**SOURCE DOCUMENT**
---

The longer point is the one most developers miss. When people ask about answering reviews on the "other" stores, the honest answer is usually "you can monitor, but there's no real reply API." AppGallery breaks that pattern. It has a first-class Comments API, the same category of tool as App Store Connect's and Google Play's, which makes it a store you can actually automate, not just watch. Below: how to reply by hand, how the API works, the exact character rule, and where Huawei fits if you publish globally.

Why bother with AppGallery reviews at all?

Because a slice of your users can't reach you anywhere else. Since the US placed Huawei on its entity list in May 2019, Huawei phones released after that ship without Google Mobile Services — no Google Play, no Play Store reviews. On those devices, AppGallery is the default first-party store, and an AppGallery review is the only public feedback channel that user has. Ignore it and you're ignoring a market that literally cannot leave you a Play Store review.

---

**ENTRIES PROVIDED**
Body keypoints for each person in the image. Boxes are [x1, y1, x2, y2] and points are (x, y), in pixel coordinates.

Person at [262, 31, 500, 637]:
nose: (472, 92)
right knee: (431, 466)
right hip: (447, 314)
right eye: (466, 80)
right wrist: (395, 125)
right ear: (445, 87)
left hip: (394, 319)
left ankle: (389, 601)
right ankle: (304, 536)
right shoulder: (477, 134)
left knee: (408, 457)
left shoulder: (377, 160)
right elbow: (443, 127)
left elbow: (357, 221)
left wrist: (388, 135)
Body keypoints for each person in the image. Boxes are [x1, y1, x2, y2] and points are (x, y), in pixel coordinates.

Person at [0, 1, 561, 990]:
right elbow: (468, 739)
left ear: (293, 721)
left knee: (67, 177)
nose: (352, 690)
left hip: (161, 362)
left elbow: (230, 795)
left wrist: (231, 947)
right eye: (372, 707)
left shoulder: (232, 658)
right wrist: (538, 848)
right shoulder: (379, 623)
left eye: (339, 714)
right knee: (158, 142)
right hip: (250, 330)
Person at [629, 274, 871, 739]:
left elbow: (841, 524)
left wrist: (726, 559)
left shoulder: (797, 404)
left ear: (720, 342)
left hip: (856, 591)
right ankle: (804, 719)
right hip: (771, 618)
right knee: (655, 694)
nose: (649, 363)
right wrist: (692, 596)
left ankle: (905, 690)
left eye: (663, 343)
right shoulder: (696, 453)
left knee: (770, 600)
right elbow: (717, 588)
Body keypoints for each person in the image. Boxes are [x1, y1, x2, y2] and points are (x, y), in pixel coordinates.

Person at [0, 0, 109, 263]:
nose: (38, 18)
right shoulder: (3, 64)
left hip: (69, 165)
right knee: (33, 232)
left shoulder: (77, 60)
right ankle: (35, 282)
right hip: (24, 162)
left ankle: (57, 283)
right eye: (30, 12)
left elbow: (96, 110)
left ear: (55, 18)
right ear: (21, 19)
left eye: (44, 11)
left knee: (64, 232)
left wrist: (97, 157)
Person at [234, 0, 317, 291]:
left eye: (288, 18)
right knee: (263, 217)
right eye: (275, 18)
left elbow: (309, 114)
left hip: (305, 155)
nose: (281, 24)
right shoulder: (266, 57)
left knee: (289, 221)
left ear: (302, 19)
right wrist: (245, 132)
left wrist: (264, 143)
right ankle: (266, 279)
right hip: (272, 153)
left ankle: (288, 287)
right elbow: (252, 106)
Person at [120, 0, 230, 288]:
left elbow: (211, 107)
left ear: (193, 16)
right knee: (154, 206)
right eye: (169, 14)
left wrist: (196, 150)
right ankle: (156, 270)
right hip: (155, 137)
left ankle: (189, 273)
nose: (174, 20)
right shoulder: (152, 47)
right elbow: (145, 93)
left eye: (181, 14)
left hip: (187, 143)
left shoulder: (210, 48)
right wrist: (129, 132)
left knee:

---

Reproduce the passage on AppGallery reviews in full, word for word. The items stand apart from the passage on AppGallery reviews.

The longer point is the one most developers miss. When people ask about answering reviews on the "other" stores, the honest answer is usually "you can monitor, but there's no real reply API." AppGallery breaks that pattern. It has a first-class Comments API, the same category of tool as App Store Connect's and Google Play's, which makes it a store you can actually automate, not just watch. Below: how to reply by hand, how the API works, the exact character rule, and where Huawei fits if you publish globally.

Why bother with AppGallery reviews at all?

Because a slice of your users can't reach you anywhere else. Since the US placed Huawei on its entity list in May 2019, Huawei phones released after that ship without Google Mobile Services — no Google Play, no Play Store reviews. On those devices, AppGallery is the default first-party store, and an AppGallery review is the only public feedback channel that user has. Ignore it and you're ignoring a market that literally cannot leave you a Play Store review.